## Document passage:
********************

Author: Darian Ibrahim


Silicon Valley and the Economics of Geography

Thanks very much to Dave and the Co-op gang for having me back! Richard Florida has a provocative new piece in The Atlantic on how the economic crisis could reshape the geography of America. For those familiar with Florida’s work on the “creative class,” his predictions come as little surprise: populated, talent-attracting regions like New York, L.A., and Silicon Valley will continue to thrive due to the spillover benefits of talent agglomeration, while cities like Phoenix and Las Vegas that were “developed on development” will take at least a short-term hit, and Midwestern cities still tied to industries of the past – well, it isn’t good. (One interesting nugget: Florida notes that mega-law firm Jones Day no longer considers Cleveland its headquarters, which is now in D.C., but its “founding office.”)

In my new paper Financing the Next Silicon Valley, I borrow a page from Florida and tackle the issue of geography and tech-driven economic growth. Based on anecdotal data, Florida appears to be right: talented entrepreneurs that start in other locales – including those Midwestern cities that would love to keep them – inevitably move to Silicon Valley for agglomeration benefits, including its plethora of venture capitalists. My question in the paper is what “non-tech” regions could do to keep their talent local. One solution is to offer local financing for their start-ups. Flush with cash, entrepreneurs might resist the limelight of Silicon Valley and stay home, providing a boon to struggling local economies.

********************

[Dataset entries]
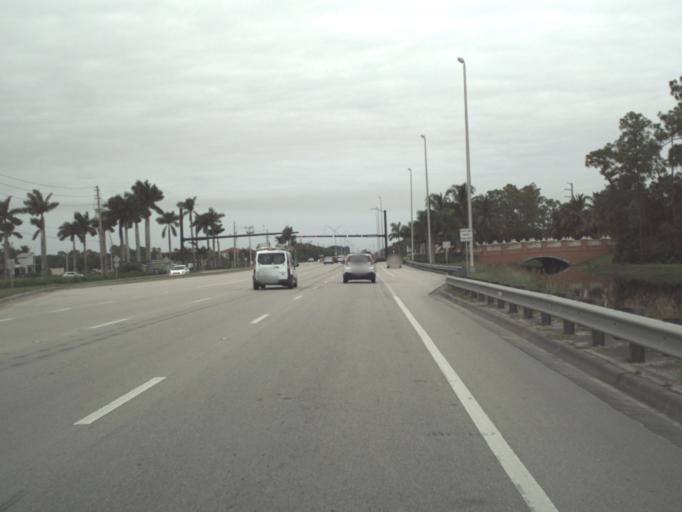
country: US
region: Florida
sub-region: Collier County
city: Lely Resort
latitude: 26.0856
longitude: -81.6873
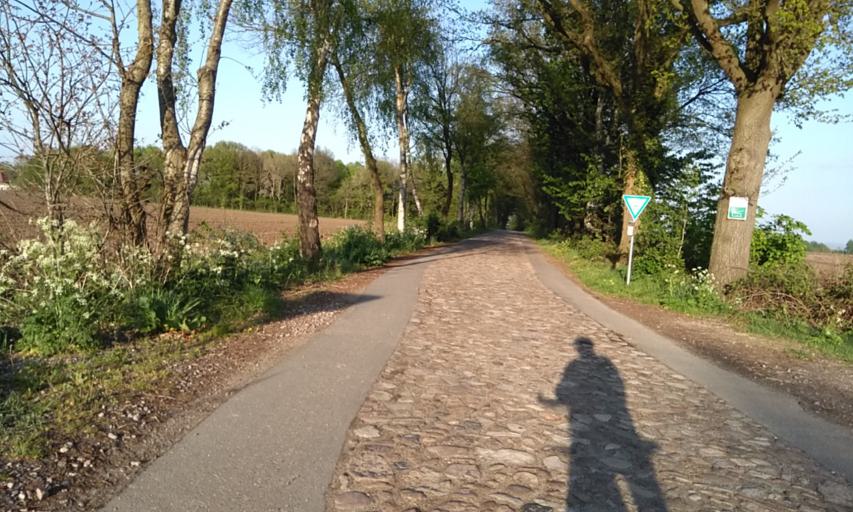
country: DE
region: Lower Saxony
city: Dollern
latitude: 53.5330
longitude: 9.5523
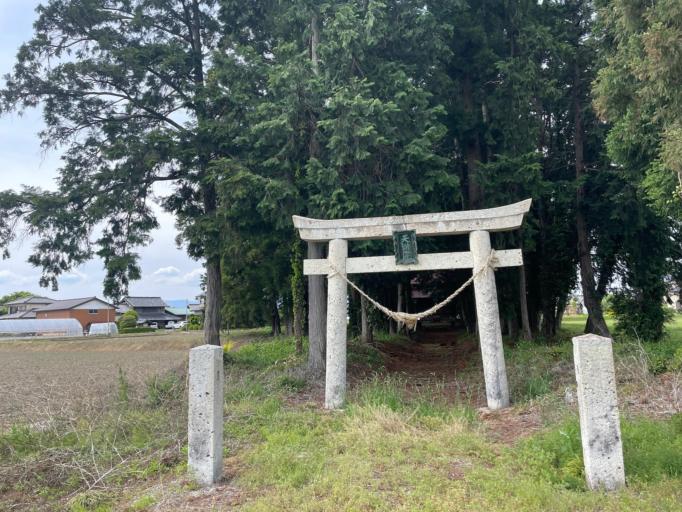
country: JP
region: Tochigi
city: Mibu
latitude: 36.4732
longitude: 139.7636
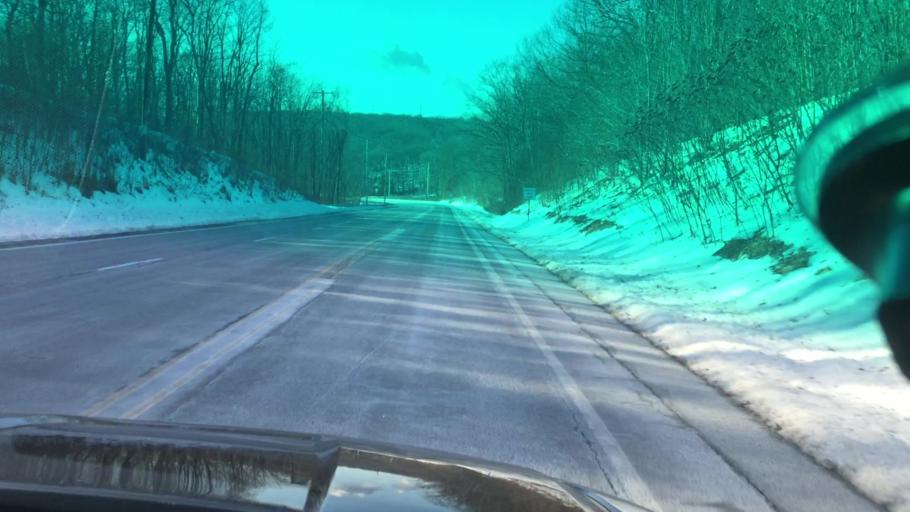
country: US
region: Pennsylvania
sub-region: Luzerne County
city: Oakdale
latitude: 41.0184
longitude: -75.9293
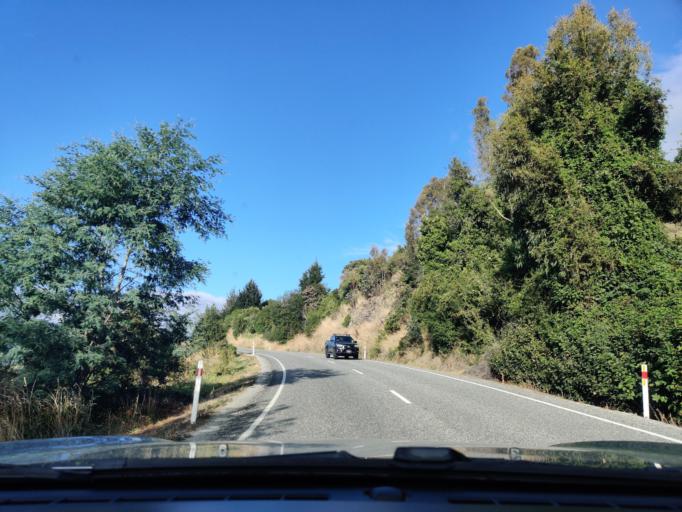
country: NZ
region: Otago
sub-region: Queenstown-Lakes District
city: Queenstown
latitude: -45.0409
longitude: 168.6372
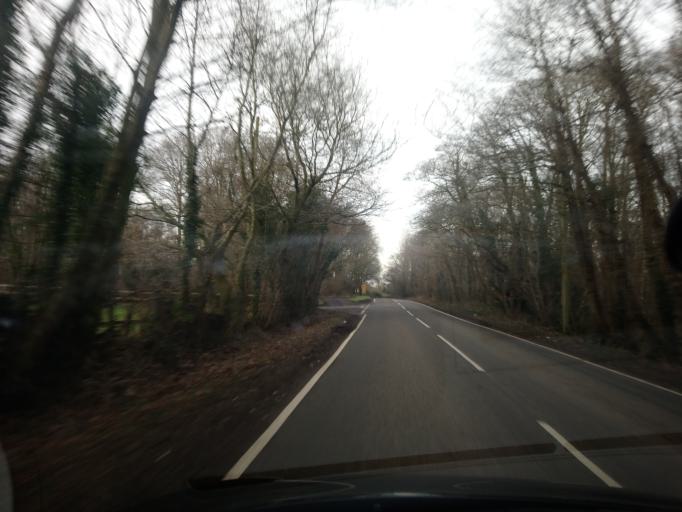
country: GB
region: England
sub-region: Shropshire
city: Prees
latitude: 52.9227
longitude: -2.6812
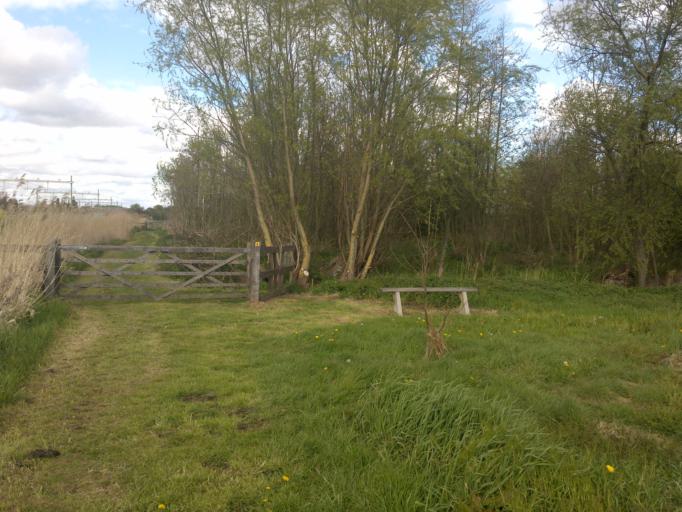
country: NL
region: South Holland
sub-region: Gemeente Lisse
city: Lisse
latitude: 52.2696
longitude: 4.5306
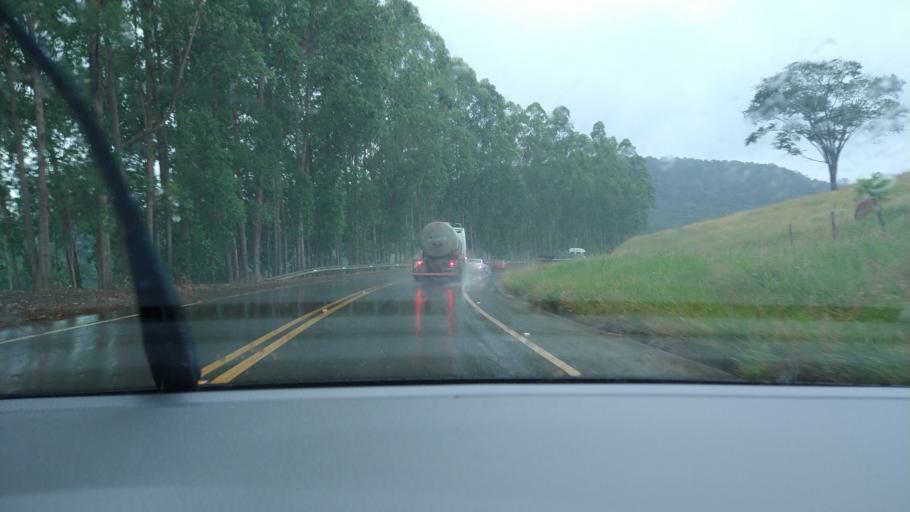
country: BR
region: Minas Gerais
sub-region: Vicosa
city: Vicosa
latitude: -20.5926
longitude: -42.8811
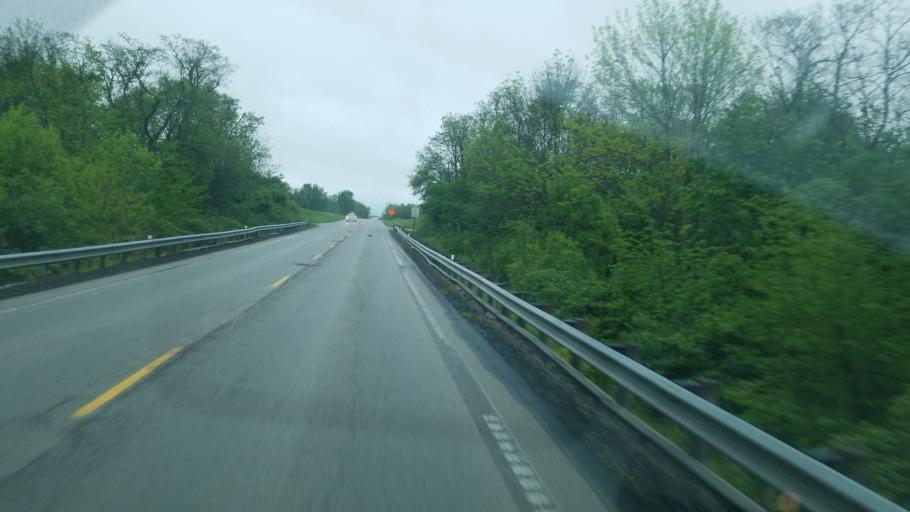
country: US
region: Ohio
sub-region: Highland County
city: Leesburg
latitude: 39.2975
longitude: -83.5850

********************

## Exercises to complete:
- A) Answer these questions from the post on Silicon Valley and geography:
(i) Which two cities does Florida describe as "developed on development"?
(ii) Which law firm no longer considers Cleveland its headquarters, and what does it call Cleveland instead?
(iii) What solution does the author's paper offer to help non-tech regions keep their talent local?
- B) Carry the post on Silicon Valley and geography further, starting after its final sentence.
The entries play no part in what is asked here.

## Answers per task:
- A)
(i) Phoenix and Las Vegas.
(ii) Jones Day calls Cleveland its "founding office."
(iii) Offering local financing for their start-ups.

- B)
Is cash enough? Perhaps not. Silicon Valley not only offers financial capital but also a deep labor pool, specialty law firms, and networks of customers and suppliers. But at some point Silicon Valley will get too big, too expensive, its traffic too bad, and talent will look for friendlier venues. Apropos, Florida observes that New York’s loss of investment banking jobs will drive down real estate prices and make the city more attractive to new talent. Until the millionaires leave Silicon Valley, entrepreneurs may be priced into new markets – which offers some hope that new high-tech regions can sprout in places that desperately need them.


Financial Times vs. Wall Street Journal

In response to Glom guest blogger Usha Rodrigues’s excellent post slamming Rupert Murdoch’s changes at the Wall Street Journal, I chimed in with a comment on how much better the Financial Times is as a business-oriented newspaper. Editorials appearing in both papers over the last two days confirm my preference.

Yesterday’s WSJ contained what I’ll generously call a waste-of-space op-ed from Gary Wilson, a Yahoo director, on the need to separate the Chairman and CEO functions to avoid undue influence from “Imperial CEOs.” First, this isn’t exactly a new idea. Second, it doesn’t come from the most reputable voice on corporate governance these days considering the Yahoo board’s lackluster performance on the Microsoft offer. Yahoo’s Chairman and CEO functions are separate, as Wilson boasts, yet CEO Jerry Yang is beginning to look a lot like the Imperial CEO Wilson criticizes. Yang stubbornly refuses to sell to Microsoft, and the board (with its separate Chairman) continues to support him.

Today’s FT, by contrast, contains an editorial laying the blame for Yahoo’s problems on Yang’s doorstep and calling for his ouster. The right – and overdue – move, in my opinion, and one that Mr. Wilson and the other “non-dominated” Yahoo directors have been unwilling to make. Hopefully they won’t be long for the job after Carl Icahn’s proxy fight.


General Georges Doriot as Teacher

I’m reading Spencer Ante’s interesting new biography of Georges Doriot, who founded the nation’s first venture capital firm, American Research and Development, in Boston in 1946. Doriot immigrated to the U.S. from France in 1921, when he was 21 years old, to attend MIT. On arrival in Cambridge Doriot met the President of Harvard, who convinced him that Harvard Business School was where he belonged, and Doriot promptly enrolled. By age 30, Doriot had become a full professor at HBS. Not bad for a decade’s work.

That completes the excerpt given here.